A pod in the guest cluster is stuck in ContainerCreating state due to a Block/RWO volume attachment failure.
search cancel

A pod in the guest cluster is stuck in ContainerCreating state due to a Block/RWO volume attachment failure.

book

Article ID: 305322

calendar_today

Updated On:

Products

VMware vSphere ESXi VMware vSphere Kubernetes Service

Issue/Introduction

 

  • A pod in the guest cluster is stuck in ContainerCreating state.

  • When describing the pod, we see a volume attachment failure event because the CNS fails to retrieve the datastore that is backing the volume.

Warning FailedAttachVolume 18s               attachdetach-controller AttachVolume.Attach failed for volume "pvc-########-####-####-2222-############" : rpc error: code = Internal desc = observed Error: "ServerFaultCode: CNS: Failed to retrieve datastore for vol ########-####-####-0000-############. (vim.fault.NotFound) {\n  faultCause = (vmodl.MethodFault) null, \n  faultMessage = <unset>\n  msg = \"The vStorageObject (vim.vslm.ID) {\n  dynamicType = null,\n  dynamicProperty = null,\n  id = ########-####-####-0000-############\n} was not found\"\n}" is set on the volume "########-####-####-####-############-########-####-####-2222-############" on virtualmachine "tkgs-cluster-1-worker-nodepool-##-####-########-####"

  • The volume metadata is missing from the Pandora database on the vCenter.

root@vcsa1 [ ~ ]# /opt/vmware/vpostgres/current/bin/psql -d VCDB -U postgres -c "SELECT * from vpx_storage_object_info where id='########-####-####-0000-############'"
 id | name | capacity | datastore_url | create_time | v_clock | backing_object_id | disk_path | used_capacity
----+------+----------+---------------+-------------+---------+-------------------+-----------+---------------
(0 rows)

 

Environment

  • VMware vSphere 7.0 with Tanzu
  • TKGm: 2.51
 

Cause

  • The volume is present in the backend datastore but missing from Pandora database

  • Due to the para-virtualized architecture of the CSI in the guest clusters, each volume is represented by two names: one is generated by the pvCSI in the guest cluster and the other is generated by the CSI in the supervisor cluster.

    • The latter is the value that is stored in the database. Therefore, don't filter by the volume name that was mentioned in the pod events.

    • Instead, use the volume ID. If the pod events didn't mention that ID, please check the resolution section for more details on how to get it.

Resolution

Resolved in vCenter Server 8.0 Update 3e or above .

Note: The Pandora db is no longer used in vSphere 8.0

Workaround

  1. Identify the volume ID, if it isn't mentioned in the pod events.

  • The guest clusters utilize a para-virtualized CSI.

  • This means the PV on the guest clusters refers to a PVC on the supervisor cluster.
────────────────────
PROBLEM DETAILS: According to the article above, which vCenter Server release resolves the volume attachment issue?

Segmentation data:
────────────────────
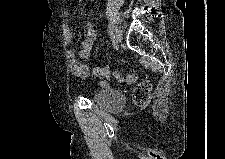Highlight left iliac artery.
<instances>
[{"label": "left iliac artery", "mask_w": 225, "mask_h": 159, "mask_svg": "<svg viewBox=\"0 0 225 159\" xmlns=\"http://www.w3.org/2000/svg\"><path fill=\"white\" fill-rule=\"evenodd\" d=\"M109 33H110V35H113V33H114V27L113 26H110L109 27ZM110 40L111 41H114L115 40V37L114 36H111L110 37Z\"/></svg>", "instance_id": "left-iliac-artery-1"}]
</instances>
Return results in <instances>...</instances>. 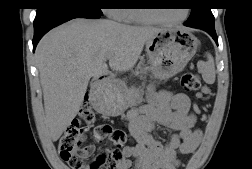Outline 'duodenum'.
I'll list each match as a JSON object with an SVG mask.
<instances>
[{
  "mask_svg": "<svg viewBox=\"0 0 252 169\" xmlns=\"http://www.w3.org/2000/svg\"><path fill=\"white\" fill-rule=\"evenodd\" d=\"M107 77H108L107 75H103V76L99 77V79L104 80V79H106Z\"/></svg>",
  "mask_w": 252,
  "mask_h": 169,
  "instance_id": "obj_1",
  "label": "duodenum"
}]
</instances>
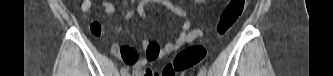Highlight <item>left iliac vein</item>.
<instances>
[{"instance_id":"4c4485c4","label":"left iliac vein","mask_w":333,"mask_h":76,"mask_svg":"<svg viewBox=\"0 0 333 76\" xmlns=\"http://www.w3.org/2000/svg\"><path fill=\"white\" fill-rule=\"evenodd\" d=\"M199 76H205V74H204V73H202V72H200V73H199Z\"/></svg>"}]
</instances>
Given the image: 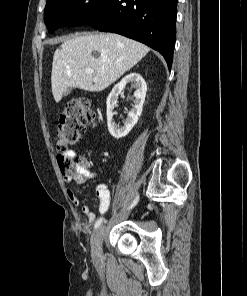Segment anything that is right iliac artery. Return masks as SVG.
Here are the masks:
<instances>
[{"label":"right iliac artery","mask_w":247,"mask_h":296,"mask_svg":"<svg viewBox=\"0 0 247 296\" xmlns=\"http://www.w3.org/2000/svg\"><path fill=\"white\" fill-rule=\"evenodd\" d=\"M139 201V196L137 195L136 198L134 199V201L132 202V204L129 206L130 208H133ZM104 218H100L99 220H97V222L94 225V228L97 229L99 228V226L103 223Z\"/></svg>","instance_id":"right-iliac-artery-1"}]
</instances>
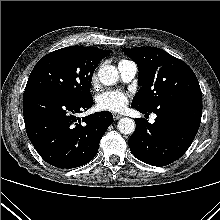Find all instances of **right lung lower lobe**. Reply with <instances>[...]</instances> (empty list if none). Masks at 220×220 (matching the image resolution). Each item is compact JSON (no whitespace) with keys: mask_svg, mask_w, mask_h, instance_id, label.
Segmentation results:
<instances>
[{"mask_svg":"<svg viewBox=\"0 0 220 220\" xmlns=\"http://www.w3.org/2000/svg\"><path fill=\"white\" fill-rule=\"evenodd\" d=\"M93 98L75 100L48 90H26L23 114L27 135L39 155L58 168H75L90 162L113 116L108 111L79 119Z\"/></svg>","mask_w":220,"mask_h":220,"instance_id":"obj_1","label":"right lung lower lobe"}]
</instances>
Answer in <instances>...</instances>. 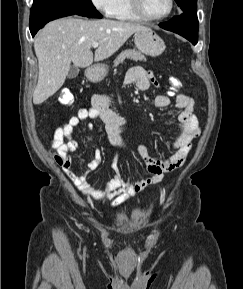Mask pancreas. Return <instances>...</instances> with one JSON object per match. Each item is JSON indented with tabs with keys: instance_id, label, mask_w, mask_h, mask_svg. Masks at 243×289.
I'll return each instance as SVG.
<instances>
[{
	"instance_id": "obj_1",
	"label": "pancreas",
	"mask_w": 243,
	"mask_h": 289,
	"mask_svg": "<svg viewBox=\"0 0 243 289\" xmlns=\"http://www.w3.org/2000/svg\"><path fill=\"white\" fill-rule=\"evenodd\" d=\"M125 59H132L134 61H145V56L135 49H128L122 51L117 58L114 60V67L118 66L120 63H123Z\"/></svg>"
}]
</instances>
────────────────────
OUTPUT OF THE EXERCISE: vCenter Server 8.0 Update 3e or above.